A metáfora não é gratuita. É, na verdade, um aviso contra os perigos do triunfalismo reformista que tenta impor soluções externas num ambiente interno profundamente condicionado por medos, ressentimentos e desconfiança mútua. Aqui, o discurso do edil beira a heresia política ao sugerir que, para que os que detêm o poder na posiçao ou oposiçao aceitem sair, precisam de garantias de segurança, dignidade e continuidade de vida.
“Se quisermos impor regras europeias aqui, vamos estragar o partido, vamos estragar nossas carreiras. É pior do que isso. Vamos estragar a democracia.”
Neste ponto, Araújo junta-se a uma corrente de pensamento pouco popular, mas urgente que propõe uma realpolitik tropical, a construção democrática não pode ser feita contra os vencidos. Ela exige inclusão, mesmo dos que, por hábito ou por conveniência, resistem ao pluralismo.
A crítica estrutural de Araújo abre portas para uma reflexão mais ampla sobre os fundamentos do Estado moçambicano.

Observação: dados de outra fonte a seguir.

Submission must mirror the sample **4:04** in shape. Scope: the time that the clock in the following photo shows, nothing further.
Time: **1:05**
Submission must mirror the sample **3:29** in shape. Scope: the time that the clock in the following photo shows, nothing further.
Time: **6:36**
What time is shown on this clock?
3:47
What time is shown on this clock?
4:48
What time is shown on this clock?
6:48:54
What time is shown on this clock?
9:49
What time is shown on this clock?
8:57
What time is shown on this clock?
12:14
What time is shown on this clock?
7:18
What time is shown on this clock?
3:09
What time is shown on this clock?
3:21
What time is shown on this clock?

Erguido sob o signo da vitória armada, o país nunca conseguiu separar, de forma clara, a lógica de libertação da lógica de governação. A militarização do espaço político visível tanto na linguagem como nas práticas institucionais tornou-se uma espécie de DNA oculto que resiste a qualquer tentativa de reforma superficial.
Não é por acaso que, em momentos de crise, os actores políticos ainda recorrem ao léxico da guerra: “inimigo”, “traidor”, “campo adversário”, “combate político”. A própria arquitectura partidária nacional, centralista e hierarquizada, reproduz os esquemas de obediência vertical herdados da guerrilha.
Ao Jornal Txopela Araújo é claro: a democracia moçambicana precisa de uma profunda reconciliação interna com a sua história militarizada. Não basta realizar eleições, proclamar vencedores e avançar com discursos inflamados sobre o pluralismo. É preciso curar o medo. É preciso libertar o espaço público da lógica binária de amigo-inimigo.
Para isso, a humildade política torna-se a virtude mais revolucionária. Porque um país não se reconcilia com a sua história escondendo os escombros debaixo do tapete. Reconcilia-se olhando-os de frente com coragem, com lucidez, e com a maturidade de quem percebe que nenhum vencedor é eterno e que nenhuma derrota é definitiva.